Et de raconter cette anecdote qu'il se plaît à qualifier de "délicieuse": Une attachée de presse vient lui signifier le refus d'une interview en ces termes : " je suis désolée, je ne peux pas vous accorder d'interview." Et le confrère de répondre : "ça tombe bien parce que ce n'est pas vous que nous venons interviewer, c'est l'artiste."
Il faut bien mourir de quelque chose
Michel Petrucciani, musicien, pianiste de jazz
Patrick n'emploie pas le mot "backstage" mais "coulisses" pour évoquer le temps béni où il suffisait de rester à proximité des loges pour obtenir un entretien avec des sommités du jazz: "neuf fois sur dix, c'était oui !"
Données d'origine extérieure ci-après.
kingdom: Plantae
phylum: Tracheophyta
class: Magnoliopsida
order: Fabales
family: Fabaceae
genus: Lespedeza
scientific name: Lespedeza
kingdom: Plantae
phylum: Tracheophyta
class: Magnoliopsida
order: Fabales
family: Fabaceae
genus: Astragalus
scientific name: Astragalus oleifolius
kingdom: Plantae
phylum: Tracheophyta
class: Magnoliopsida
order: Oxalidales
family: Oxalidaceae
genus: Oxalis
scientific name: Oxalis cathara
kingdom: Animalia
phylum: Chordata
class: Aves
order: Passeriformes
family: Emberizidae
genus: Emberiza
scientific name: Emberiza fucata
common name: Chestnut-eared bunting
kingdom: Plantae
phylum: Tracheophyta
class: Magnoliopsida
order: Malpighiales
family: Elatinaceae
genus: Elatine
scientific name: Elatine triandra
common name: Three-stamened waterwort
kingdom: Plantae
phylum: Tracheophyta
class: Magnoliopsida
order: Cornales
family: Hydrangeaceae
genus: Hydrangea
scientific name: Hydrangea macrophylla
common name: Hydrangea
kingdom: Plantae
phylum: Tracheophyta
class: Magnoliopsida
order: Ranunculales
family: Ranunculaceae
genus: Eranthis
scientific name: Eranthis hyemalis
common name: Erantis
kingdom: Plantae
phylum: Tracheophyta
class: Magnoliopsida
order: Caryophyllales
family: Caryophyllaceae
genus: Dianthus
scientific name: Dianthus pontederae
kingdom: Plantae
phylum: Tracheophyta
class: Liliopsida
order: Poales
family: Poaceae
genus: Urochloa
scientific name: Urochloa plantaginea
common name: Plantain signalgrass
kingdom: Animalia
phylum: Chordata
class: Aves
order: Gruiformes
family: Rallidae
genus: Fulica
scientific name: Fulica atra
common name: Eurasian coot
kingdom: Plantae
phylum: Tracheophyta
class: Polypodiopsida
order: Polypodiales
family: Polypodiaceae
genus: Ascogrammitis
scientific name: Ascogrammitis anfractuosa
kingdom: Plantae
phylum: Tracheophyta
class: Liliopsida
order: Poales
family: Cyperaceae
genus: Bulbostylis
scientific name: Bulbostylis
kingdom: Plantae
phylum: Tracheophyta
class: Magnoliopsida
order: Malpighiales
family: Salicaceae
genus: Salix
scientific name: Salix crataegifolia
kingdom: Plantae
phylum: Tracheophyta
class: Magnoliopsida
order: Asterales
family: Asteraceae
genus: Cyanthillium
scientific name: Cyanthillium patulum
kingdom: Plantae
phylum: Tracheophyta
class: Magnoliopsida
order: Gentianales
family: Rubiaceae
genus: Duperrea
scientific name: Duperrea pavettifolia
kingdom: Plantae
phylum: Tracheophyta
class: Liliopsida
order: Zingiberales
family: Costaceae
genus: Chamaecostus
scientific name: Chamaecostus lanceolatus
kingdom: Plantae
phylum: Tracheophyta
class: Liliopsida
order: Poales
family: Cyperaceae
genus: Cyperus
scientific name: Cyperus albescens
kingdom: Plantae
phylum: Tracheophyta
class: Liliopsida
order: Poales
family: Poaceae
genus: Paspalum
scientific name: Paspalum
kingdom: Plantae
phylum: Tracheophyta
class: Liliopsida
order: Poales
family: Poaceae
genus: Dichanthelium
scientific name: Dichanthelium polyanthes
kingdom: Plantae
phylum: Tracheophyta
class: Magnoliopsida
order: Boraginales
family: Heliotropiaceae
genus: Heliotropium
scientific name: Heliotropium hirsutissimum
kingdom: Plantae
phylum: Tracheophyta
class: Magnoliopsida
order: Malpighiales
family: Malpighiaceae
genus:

Ainsi sa rencontre avec Michel Petrucciani entre deux balances :"Je lui ai dit : Bonjour Michel Petrucciani, est-ce que vous accepteriez qu'on fasse une interview ? Nous sommes entrés dans sa loge, il a allumé une cigarette, nous a regardés un moment et a lâché : il faut bien mourir de quelque chose."
Notre confrère garde cette image du musicien porté sur scène. Cette difficulté terrible à marcher : "et puis quand il était au piano, tu te demandais comment il arrivait à joindre les deux bouts du clavier et ça c'était extraordinaire. Voilà. La musique transcendait le corps et le handicap."
Un festival qui a su se réinventer
Quant à sa longévité, le festival la doit à sa capacité à s'ouvrir à différents courants musicaux : "en abordant d'autres rivages musicaux, il a attiré un public beaucoup plus large et beaucoup plus étendu qu'à l'origine."
Car le plaisir reste tout de même devant la scène. L'équipe du NJP a dévoilé jeudi 15 mars la programmation de la 50e édition qui se déroulera du 7 au 21 octobre 2023. Une centaine de noms parmi lesquels Hubert Félix Thiéfaine, Marcus Miller ou encore le rappeur Disiz.
Autre ingrédient du succès selon l'emblématique président du NJP, Jean-Claude Antoine dit "Tito" : la délocalisation des concerts dans divers lieux de l'agglomération, notamment à Poirel et à l'Autre Canal (salle de musiques actuelles) : "ça fait 50 ans que nous avons un fort ancrage local. C'est un festival urbain et on essaie de le maintenir. Donc il est important que les Nancéiens soit les premiers spectateurs."
Une démarche appréciée bien au-delà de Nancy (Meurthe-et-Moselle) puisque 100.000 visiteurs (dont 35.000 entrées payantes) investissent chaque année la ville pour quinze jours de joies et de découvertes musicales.